Copy each line in the data below that contains the word "lines".

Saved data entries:
★ ★ ★ ★ ★
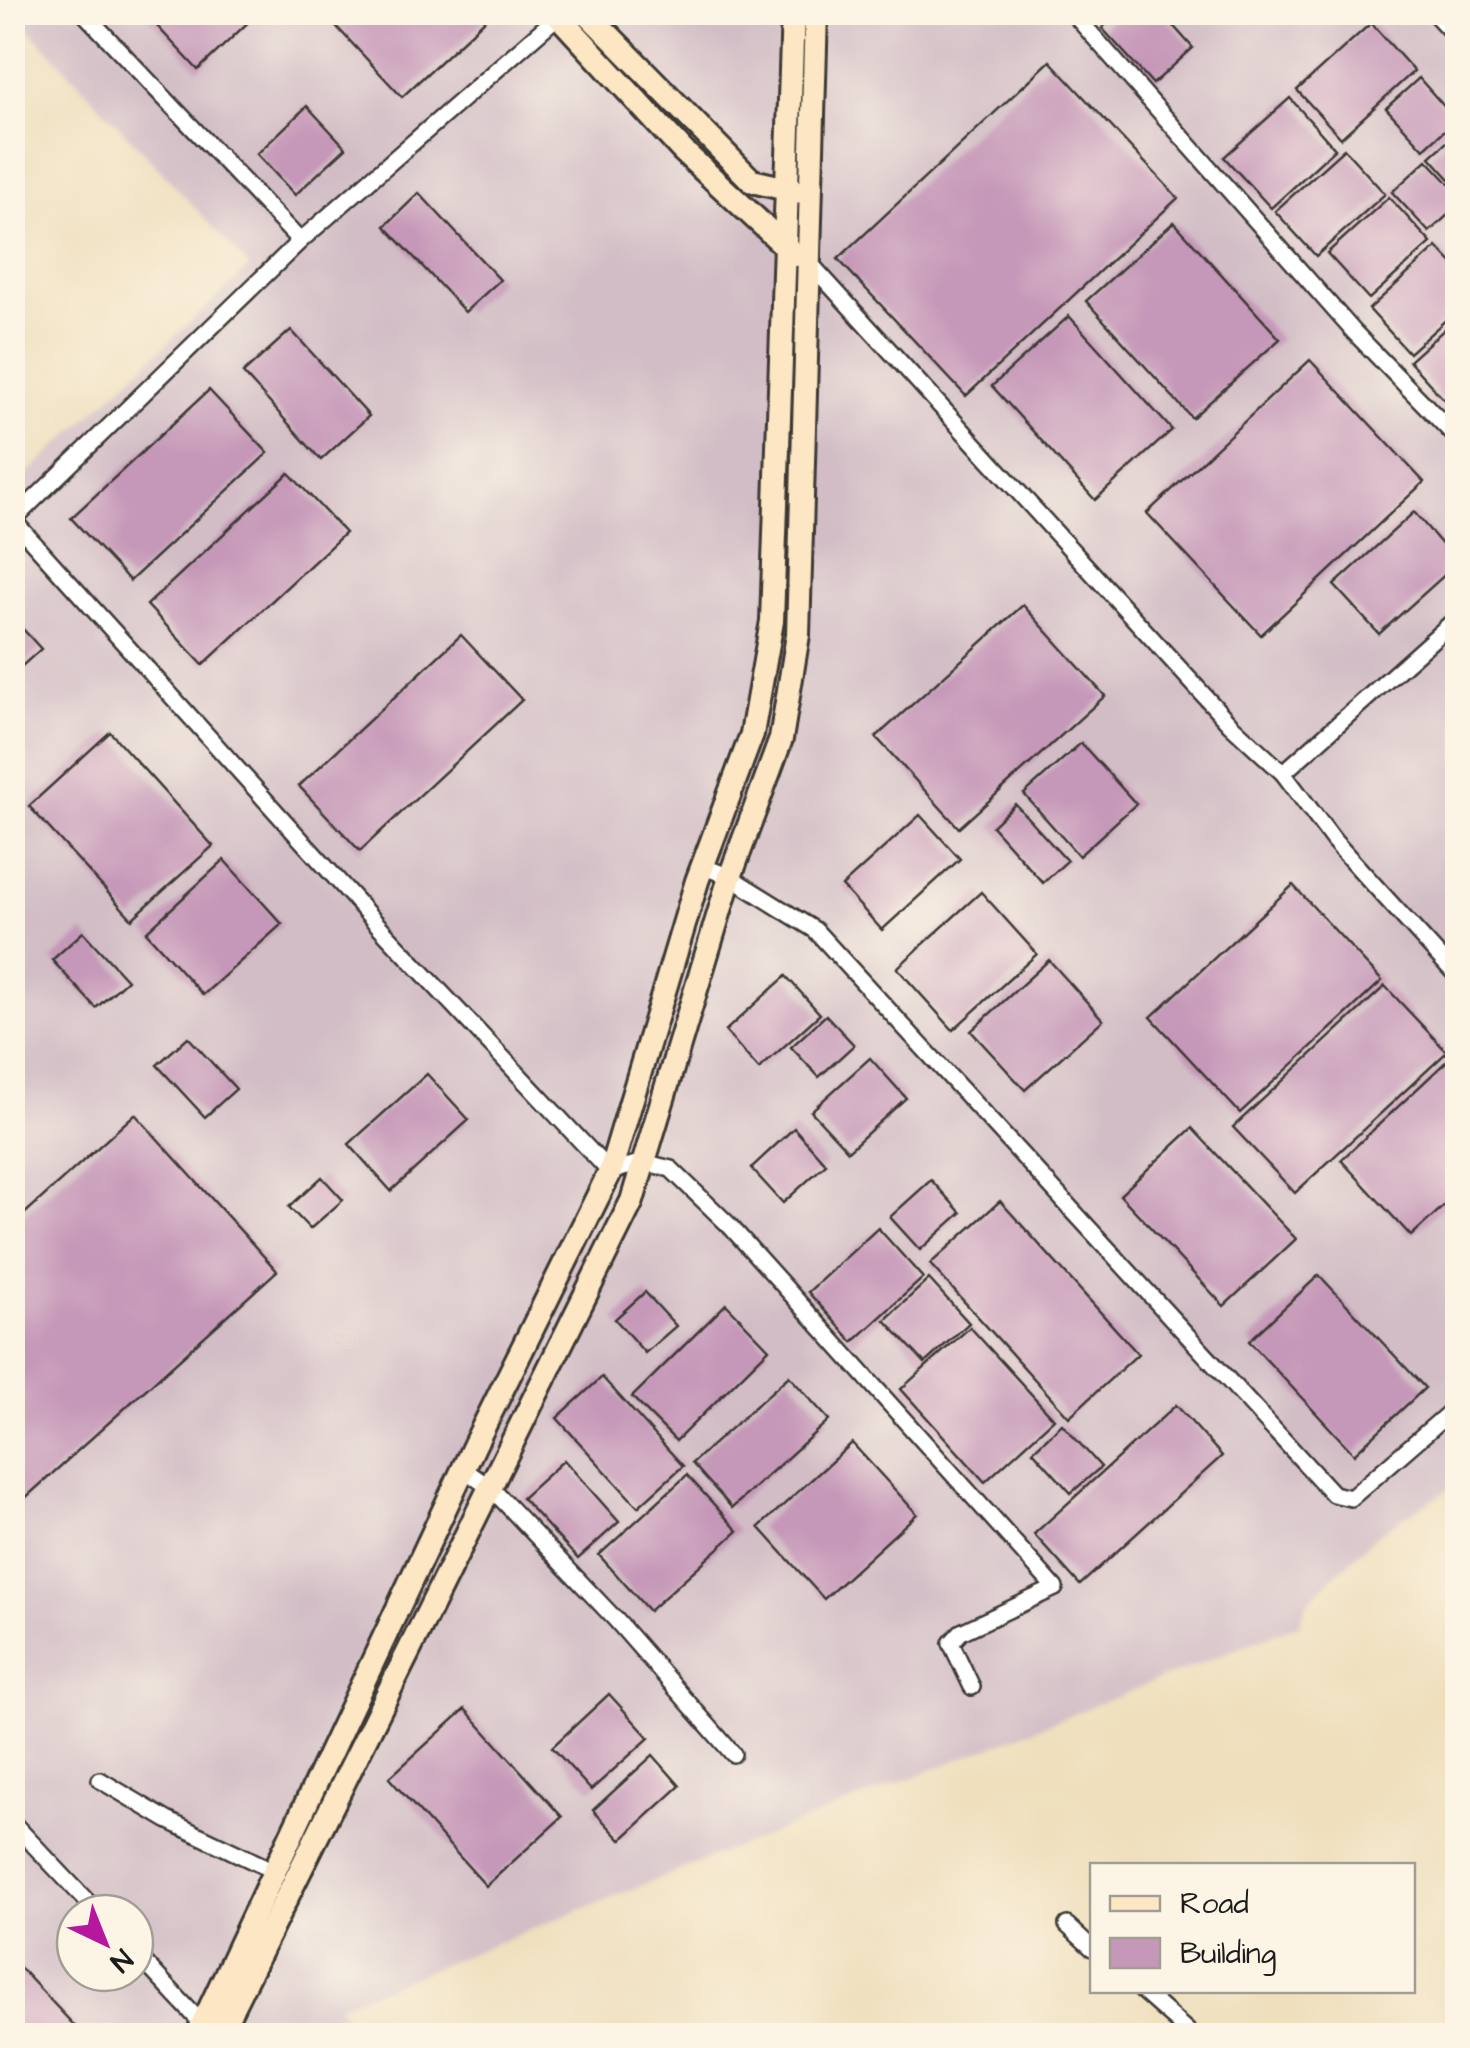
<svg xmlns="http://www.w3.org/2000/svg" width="1470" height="2048" font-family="'Architects Daughter',sans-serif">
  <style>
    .industrial { fill: #d2bdc6; fill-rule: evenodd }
    .building { fill: #c597b8 }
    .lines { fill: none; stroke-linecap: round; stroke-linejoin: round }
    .street-casing { stroke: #3c3934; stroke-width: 20 }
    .secondary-casing { stroke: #3c3934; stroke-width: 28 }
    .street { stroke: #fff; stroke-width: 15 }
    .secondary { stroke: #fce6c4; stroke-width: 22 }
  </style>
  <rect width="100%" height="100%" fill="#fcf5e5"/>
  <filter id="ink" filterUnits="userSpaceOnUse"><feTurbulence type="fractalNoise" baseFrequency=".01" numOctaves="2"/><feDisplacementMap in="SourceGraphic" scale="20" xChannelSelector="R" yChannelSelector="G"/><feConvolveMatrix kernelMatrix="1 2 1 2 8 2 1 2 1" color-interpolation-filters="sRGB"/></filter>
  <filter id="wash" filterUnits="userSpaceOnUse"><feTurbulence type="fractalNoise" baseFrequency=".0048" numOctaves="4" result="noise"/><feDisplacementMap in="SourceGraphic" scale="40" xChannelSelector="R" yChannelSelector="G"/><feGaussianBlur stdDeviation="2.25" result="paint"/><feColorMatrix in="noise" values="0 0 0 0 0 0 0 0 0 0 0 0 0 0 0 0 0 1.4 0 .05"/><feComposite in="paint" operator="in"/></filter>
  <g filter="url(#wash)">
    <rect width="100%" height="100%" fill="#efdfbd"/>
    <path class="industrial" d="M13,12L1457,13V1484L1380,1532L1308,1601L1299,1624L338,2006L357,2035H13V487L250,267ZM75,1913H135V1973H75Z"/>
    <g id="blocks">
      <g class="building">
        <path d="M144,12H259L198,70Z"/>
        <path d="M323,12H484L488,17L402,97Z"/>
        <path d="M1119,12H1161L1193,48L1153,84L1102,28Z"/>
        <path d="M1371,23L1414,71L1341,138L1297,90Z"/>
        <path d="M1050,61L1178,198L966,396L838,259Z"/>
        <path d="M1419,78L1456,120L1424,149L1386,108Z"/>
        <path d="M1290,98L1335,149L1271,208L1224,157Z"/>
        <path d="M307,106L346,148L295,195L257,154Z"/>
        <path d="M1458,132V188L1430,157Z"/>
        <path d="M1344,149L1385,194L1316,256L1275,211Z"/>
        <path d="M1427,160L1458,193V206L1429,232L1392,192Z"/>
        <path d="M419,193L500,280L465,312L385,226Z"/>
        <path d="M1389,197L1431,243L1369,299L1327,253Z"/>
        <path d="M1174,222L1280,339L1192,418L1086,301Z"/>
        <path d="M1437,247L1458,269V309L1409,353L1369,309Z"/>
        <path d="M1069,316L1172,430L1095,500L992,386Z"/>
        <path d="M1458,317V396L1448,404L1409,361Z"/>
        <path d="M291,330L369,416L321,460L243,373Z"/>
        <path d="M1310,360L1424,482L1261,635L1147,513Z"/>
        <path d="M209,390L268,453L130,581L71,518Z"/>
        <path d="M289,473L345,533L203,665L147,605Z"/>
        <path d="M1414,512L1458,563L1379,634L1334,585Z"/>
        <path d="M1023,605L1105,696L959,828L876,737Z"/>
        <path d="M12,617L41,649L12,675Z"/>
        <path d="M461,635L522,700L360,851L299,786Z"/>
        <path d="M110,732L213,846L132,919L29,806Z"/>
        <path d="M1081,743L1136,804L1079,856L1024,794Z"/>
        <path d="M1015,804L1067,861L1043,883L992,826Z"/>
        <path d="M920,815L960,859L882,930L842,886Z"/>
        <path d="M224,860L282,924L203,995L146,932Z"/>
        <path d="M1293,885L1382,981L1240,1113L1151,1017Z"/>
        <path d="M981,892L1037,954L953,1030L897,968Z"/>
        <path d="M83,932L127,980L96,1008L52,960Z"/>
        <path d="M1049,960L1103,1020L1025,1090L971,1031Z"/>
        <path d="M786,976L820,1014L759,1069L725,1031Z"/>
        <path d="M1385,986L1447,1052L1295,1193L1233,1127Z"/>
        <path d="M826,1015L854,1045L819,1077L791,1047Z"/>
        <path d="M188,1037L236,1089L205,1117L157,1065Z"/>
        <path d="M870,1058L906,1098L848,1151L811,1111Z"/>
        <path d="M1449,1059L1458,1067V1193L1411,1236L1341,1160Z"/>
        <path d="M427,1074L469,1120L391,1191L349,1144Z"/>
        <path d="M135,1114L277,1271L12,1510V1225Z"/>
        <path d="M794,1128L826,1164L783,1203L751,1168Z"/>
        <path d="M1192,1128L1296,1239L1224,1306L1120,1195Z"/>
        <path d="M322,1177L343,1200L310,1229L289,1207Z"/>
        <path d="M931,1180L961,1213L920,1250L890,1217Z"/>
        <path d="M1000,1201L1138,1354L1069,1417L930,1264Z"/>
        <path d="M878,1228L923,1278L853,1342L808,1292Z"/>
        <path d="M1319,1275L1425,1388L1354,1454L1249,1341Z"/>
        <path d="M929,1279L969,1323L925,1363L885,1320Z"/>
        <path d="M645,1292L676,1326L645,1353L615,1319Z"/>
        <path d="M726,1304L769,1349L676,1441L632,1397Z"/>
        <path d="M970,1327L1054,1419L985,1482L901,1389Z"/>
        <path d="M789,1376L829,1420L732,1508L692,1463Z"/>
        <path d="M602,1377L683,1466L638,1507L557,1418Z"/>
        <path d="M1176,1405L1222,1456L1080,1585L1034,1534Z"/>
        <path d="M1062,1424L1101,1467L1071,1493L1033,1451Z"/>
        <path d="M852,1443L917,1514L824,1599L759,1527Z"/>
        <path d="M564,1460L619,1522L578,1559L522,1498Z"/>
        <path d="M687,1475L738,1531L649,1611L599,1555Z"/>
        <path d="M609,1694L649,1738L591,1790L552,1747Z"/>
        <path d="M465,1709L562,1817L486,1886L389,1778Z"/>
        <path d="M653,1755L680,1786L621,1840L593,1810Z"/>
        <path d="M12,1959L84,2036H12Z"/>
      </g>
    </g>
  </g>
  <g filter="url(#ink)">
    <use href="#blocks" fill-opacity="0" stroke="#3c3934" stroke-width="2.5"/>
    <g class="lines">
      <g class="street-casing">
        <g id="street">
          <path d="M1072,12L1354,332L1458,439"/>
          <path d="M1433,12L1458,39"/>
          <path d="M300,241L558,16"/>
          <path d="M809,262L1230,724L1283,773L1334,841L1458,977"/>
          <path d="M13,520L377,924L610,1172L643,1162L671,1169L730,1226L1055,1588L961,1632L951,1643L972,1687"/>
          <path d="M12,521L300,241L83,12"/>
          <path d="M1283,773L1458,617"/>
          <path d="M702,866L730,877L815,930L1333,1494L1351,1498L1458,1405"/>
          <path d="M463,1469L492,1489L616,1620L733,1754"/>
          <path d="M100,1780L167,1820L274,1871"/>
          <path d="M12,1822L98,1913"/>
          <path d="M1067,1925L1092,1948"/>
          <path d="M135,1952L208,2030"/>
          <path d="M1141,1990L1193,2036"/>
        </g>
      </g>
      <g class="secondary-casing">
        <g id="secondary">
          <path d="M555,12L683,151L795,255"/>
          <path d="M586,12L752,181L800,192"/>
          <path d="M197,2036L475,1444L610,1172L697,881L752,734L772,621L793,12"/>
          <path d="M218,2036L632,1201L730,877L781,739L798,635L816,12"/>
        </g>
      </g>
      <use href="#street" class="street"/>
      <use href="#secondary" class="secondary"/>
    </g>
  </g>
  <rect width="1470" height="2048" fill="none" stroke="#fcf5e5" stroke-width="50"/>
  <rect x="1090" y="1863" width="325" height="130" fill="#fcf5e5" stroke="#a29e95" stroke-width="2.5"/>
  <rect x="1110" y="1896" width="50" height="15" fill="#fce6c4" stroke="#a29e95" stroke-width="2.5"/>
  <text x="1180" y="1913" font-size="30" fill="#1c1c1c">Road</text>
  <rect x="1110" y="1938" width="50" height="30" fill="#c597b8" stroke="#a29e95" stroke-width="2.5"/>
  <text x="1180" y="1963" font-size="30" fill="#1c1c1c">Building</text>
  <g transform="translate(105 1943) rotate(137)"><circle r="48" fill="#fcf5e5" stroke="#a29e95" stroke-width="2.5"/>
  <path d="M0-8L18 38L0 25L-18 38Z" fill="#b5179e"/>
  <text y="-15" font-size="28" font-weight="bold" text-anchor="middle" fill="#1c1c1c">N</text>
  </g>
</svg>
★ ★ ★ ★ ★
EXERCISE RESULT:
    .lines { fill: none; stroke-linecap: round; stroke-linejoin: round }
    <g class="lines">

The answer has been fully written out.